Show that if $\lim_{x\to a} f(x) = L$, then $\lim_{x \to a} cos(f(x))=cos(L)$.
Hint: looking up some trigonometric identities may help you
I have been using delta-epilson to prove this statement, but the hint that has been given is throwing me off. Why would using trigonometric identities help with this question?

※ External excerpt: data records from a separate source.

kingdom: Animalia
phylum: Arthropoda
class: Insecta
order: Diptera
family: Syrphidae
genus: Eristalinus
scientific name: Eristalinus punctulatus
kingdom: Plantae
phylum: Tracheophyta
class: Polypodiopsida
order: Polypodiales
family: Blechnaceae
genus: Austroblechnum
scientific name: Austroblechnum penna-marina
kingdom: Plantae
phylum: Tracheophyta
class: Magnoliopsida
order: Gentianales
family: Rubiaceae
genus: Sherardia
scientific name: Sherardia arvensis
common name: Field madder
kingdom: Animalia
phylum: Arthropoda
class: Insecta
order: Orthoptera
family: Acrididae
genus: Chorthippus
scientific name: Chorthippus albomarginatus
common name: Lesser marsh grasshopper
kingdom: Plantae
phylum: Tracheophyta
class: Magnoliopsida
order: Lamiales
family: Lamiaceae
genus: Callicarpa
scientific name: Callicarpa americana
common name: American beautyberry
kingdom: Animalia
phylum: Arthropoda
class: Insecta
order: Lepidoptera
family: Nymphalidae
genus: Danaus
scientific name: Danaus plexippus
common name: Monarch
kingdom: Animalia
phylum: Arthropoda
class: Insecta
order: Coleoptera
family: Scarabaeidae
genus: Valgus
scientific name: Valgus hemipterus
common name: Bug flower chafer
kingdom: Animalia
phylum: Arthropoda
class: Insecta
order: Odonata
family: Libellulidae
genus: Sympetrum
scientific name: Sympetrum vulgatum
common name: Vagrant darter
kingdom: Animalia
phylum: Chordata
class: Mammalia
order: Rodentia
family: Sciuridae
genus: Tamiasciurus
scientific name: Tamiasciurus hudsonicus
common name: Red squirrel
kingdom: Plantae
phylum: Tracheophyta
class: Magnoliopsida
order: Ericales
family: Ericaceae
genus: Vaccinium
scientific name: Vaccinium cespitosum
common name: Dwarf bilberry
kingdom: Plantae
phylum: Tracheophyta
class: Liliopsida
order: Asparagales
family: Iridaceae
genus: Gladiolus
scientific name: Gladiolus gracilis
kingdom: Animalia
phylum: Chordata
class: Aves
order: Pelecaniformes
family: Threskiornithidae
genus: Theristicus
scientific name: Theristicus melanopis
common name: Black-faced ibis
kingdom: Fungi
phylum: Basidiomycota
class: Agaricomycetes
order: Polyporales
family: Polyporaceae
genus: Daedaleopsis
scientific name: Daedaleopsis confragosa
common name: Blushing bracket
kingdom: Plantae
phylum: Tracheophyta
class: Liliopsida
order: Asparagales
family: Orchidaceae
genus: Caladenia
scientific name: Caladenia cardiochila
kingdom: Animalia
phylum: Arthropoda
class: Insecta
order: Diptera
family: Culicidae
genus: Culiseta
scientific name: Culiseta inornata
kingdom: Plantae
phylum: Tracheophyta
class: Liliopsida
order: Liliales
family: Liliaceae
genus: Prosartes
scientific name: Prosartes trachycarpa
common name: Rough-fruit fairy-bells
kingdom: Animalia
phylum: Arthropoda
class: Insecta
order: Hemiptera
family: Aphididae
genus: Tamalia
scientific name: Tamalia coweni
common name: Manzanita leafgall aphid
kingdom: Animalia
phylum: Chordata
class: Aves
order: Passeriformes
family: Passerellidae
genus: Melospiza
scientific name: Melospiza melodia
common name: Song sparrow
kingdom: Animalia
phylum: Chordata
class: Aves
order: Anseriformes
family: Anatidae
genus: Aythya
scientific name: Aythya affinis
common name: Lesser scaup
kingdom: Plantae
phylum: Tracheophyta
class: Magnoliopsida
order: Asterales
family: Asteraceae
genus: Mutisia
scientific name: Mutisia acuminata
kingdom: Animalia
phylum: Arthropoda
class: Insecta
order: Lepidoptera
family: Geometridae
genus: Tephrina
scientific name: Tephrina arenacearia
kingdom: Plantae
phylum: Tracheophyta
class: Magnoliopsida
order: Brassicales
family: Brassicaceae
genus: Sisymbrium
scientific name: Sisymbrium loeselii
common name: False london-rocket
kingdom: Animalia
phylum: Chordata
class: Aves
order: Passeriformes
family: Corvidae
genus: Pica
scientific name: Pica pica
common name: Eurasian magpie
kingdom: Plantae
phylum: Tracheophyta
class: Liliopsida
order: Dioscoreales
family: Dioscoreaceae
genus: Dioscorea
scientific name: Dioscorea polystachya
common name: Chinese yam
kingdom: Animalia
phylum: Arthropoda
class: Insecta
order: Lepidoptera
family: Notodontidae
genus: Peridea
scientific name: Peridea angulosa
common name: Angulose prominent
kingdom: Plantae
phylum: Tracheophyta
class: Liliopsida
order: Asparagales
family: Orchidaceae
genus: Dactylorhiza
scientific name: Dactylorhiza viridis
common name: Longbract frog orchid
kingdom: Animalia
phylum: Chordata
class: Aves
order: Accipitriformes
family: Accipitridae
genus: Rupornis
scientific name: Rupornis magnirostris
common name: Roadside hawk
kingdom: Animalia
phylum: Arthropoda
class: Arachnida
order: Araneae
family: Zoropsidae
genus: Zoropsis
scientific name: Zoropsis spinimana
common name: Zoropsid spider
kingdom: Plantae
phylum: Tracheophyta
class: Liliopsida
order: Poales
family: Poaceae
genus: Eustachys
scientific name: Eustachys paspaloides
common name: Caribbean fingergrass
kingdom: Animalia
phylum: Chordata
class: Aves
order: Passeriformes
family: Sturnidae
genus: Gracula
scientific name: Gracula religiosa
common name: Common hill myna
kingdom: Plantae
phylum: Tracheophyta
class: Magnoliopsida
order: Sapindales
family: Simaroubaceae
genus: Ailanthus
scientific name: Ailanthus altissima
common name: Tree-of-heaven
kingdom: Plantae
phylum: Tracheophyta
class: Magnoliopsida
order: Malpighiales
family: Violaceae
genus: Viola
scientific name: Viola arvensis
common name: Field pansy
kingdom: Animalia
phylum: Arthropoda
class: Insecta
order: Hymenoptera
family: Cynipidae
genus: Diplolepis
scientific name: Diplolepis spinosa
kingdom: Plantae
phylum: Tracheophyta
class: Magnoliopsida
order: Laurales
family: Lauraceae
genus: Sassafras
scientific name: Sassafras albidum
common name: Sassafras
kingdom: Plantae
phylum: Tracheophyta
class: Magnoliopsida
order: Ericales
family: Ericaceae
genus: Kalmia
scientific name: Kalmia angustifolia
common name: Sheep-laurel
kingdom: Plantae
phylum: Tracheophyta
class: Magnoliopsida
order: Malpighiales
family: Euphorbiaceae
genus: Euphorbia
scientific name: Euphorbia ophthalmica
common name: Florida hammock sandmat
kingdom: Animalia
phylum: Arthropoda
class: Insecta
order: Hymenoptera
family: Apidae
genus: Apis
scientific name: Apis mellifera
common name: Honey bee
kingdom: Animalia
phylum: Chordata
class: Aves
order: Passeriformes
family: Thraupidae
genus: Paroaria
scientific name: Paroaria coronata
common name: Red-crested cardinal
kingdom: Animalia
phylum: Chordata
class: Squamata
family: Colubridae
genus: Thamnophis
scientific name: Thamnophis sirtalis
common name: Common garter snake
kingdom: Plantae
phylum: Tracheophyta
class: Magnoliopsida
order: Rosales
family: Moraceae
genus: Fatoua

$$\cos(A)-\cos(B)=-2\sin\left(\frac{A+B}{2}\right)\sin\left(\frac{A-B}{2}\right)$$ Apply this with $A=f(x)$ and $B=L$. Then $$\left|\cos(f(x))-\cos(L)\right|=2\left|\sin\left(\frac{f(x)+L}{2}\right)\sin\left(\frac{f(x)-L}{2}\right)\right|.$$ Now, recall that $|\sin(t)|\le|t|$, so, $$\left|\cos(f(x))-\cos(L)\right|\le\frac{1}{2}|f(x)+L||f(x)-L|.$$ And from here, it is easy to conclude a $\delta-\varepsilon$ type proof.
For the sake of completeness, $$\cos(a+b)=\cos(a)\cos(b)-\sin(a)\sin(b)$$ $$\cos(a-b)=\cos(a)\cos(b)+\sin(a)\sin(b)$$ by substracting $$\cos(a+b)-\cos(a-b)=-2\sin(a)\sin(b).$$ Now, calling $A=a+b$ and $B=a-b$, gives $a=\frac{A+B}{2}$ and $b=\frac{A-B}{2}$.